The case for adopting bitcoin (BTC) as an inflation hedge, an asset that holds value and preserves the purchasing power of the money invested, is weakening with each passing week.
The cryptocurrency’s 90-day correlation with PAX gold (PAXG), a token backed by physical gold and with a value pegged to the price of gold, has slipped to a record low of -0.41, according to data tracked by Coin Metrics. The 60-day correlation between bitcoin and PAXG hit a record low of -0.5 early this month.
The correlation flipped in February just as stagflation talks began doing the rounds and the Fed pledged to fight the dreaded high inflation-low growth situation with interest rate hikes. A reading of 1 indicates that the two assets or variables are moving in lockstep, while -1 implies the two are inversely correlated.
“This reflects BTC’s increasing correlation with macro stock indices as well as its recent behavior as a risk asset rather than a store-of-value, and points to price turbulence ahead as markets digest the impact of further inflation and liquidity withdrawals,” Noelle Acheson, head of market insights at CoinDesk’s sister concern Genesis Global said.
Bitcoin proponents have long hailed the cryptocurrency as an inflation hedge, thanks to its maximum supply cap of 21 million and programmed reduction in the pace of supply expansion every four years. However, bitcoin isn’t living up to its reputation as digital gold despite inflation reaching a four-decade high this year. The cryptocurrency has dropped 12% this year, while PAXG and gold have gained over 4%.

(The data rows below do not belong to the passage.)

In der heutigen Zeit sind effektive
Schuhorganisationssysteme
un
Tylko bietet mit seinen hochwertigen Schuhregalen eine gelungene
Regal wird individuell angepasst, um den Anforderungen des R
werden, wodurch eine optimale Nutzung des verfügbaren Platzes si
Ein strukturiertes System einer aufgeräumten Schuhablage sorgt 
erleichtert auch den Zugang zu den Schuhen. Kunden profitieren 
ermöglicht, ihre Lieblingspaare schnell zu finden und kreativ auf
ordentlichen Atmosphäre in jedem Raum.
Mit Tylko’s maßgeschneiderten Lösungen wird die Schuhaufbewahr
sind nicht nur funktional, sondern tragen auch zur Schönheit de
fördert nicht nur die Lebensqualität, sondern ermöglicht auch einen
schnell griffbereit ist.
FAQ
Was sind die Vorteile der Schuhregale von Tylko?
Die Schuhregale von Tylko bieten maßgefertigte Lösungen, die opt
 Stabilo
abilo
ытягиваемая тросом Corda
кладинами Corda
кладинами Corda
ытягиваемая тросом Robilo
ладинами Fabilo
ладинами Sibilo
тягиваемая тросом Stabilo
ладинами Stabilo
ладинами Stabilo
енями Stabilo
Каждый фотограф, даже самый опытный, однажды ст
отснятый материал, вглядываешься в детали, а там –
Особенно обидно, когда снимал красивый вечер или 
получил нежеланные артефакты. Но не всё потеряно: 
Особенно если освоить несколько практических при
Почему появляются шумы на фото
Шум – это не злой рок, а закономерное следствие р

Investment demand for gold, a classic store of value asset, and products tied to gold has picked up amid the inflation scare and geopolitical tensions. According to a report by Fund Selector Asia, exchange-traded funds have purchased over 100 tons of gold since March.

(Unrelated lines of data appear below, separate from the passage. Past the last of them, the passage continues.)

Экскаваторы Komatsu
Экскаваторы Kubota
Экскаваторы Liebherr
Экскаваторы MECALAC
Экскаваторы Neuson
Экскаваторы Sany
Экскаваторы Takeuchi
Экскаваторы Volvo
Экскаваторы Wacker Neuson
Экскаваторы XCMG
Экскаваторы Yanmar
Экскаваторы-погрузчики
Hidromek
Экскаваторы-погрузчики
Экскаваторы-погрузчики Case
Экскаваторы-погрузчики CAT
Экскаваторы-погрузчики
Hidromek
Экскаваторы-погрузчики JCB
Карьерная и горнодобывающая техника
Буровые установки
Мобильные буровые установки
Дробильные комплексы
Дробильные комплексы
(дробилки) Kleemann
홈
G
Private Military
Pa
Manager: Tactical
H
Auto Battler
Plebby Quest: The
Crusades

PAXG’s market capitalization has nearly doubled to $613 million this year, according to Coingecko. Tether gold (XAUT), the second-largest gold-backed token, has seen its market value rise by 55% to $472 million.
Data tracked by ByteTree shows bitcoin ETFs and exchange-traded products listed across Europe and in Canada and U.S. have bled over 11,000 BTC this month, pretty much reversing the March inflows.
While bitcoin is falling behind in an inflationary environment, it may be too early to call it a failed inflation hedge. Perhaps bitcoin’s utility goes beyond prices, determined mainly by short-term traders.
“Labeling bitcoin a risk asset and a failed safe haven based on price performance is incorrect – it covers just part of what’s going on in the bitcoin market,” Acheson told CoinDesk in a Telegram chat. “While price is a key indicator of market sentiment, it is largely driven by short-term traders and does not reflect the growing awareness of BTC’s value as a seizure-resistant store of value and strong HODLing behavior we see through on-chain data.”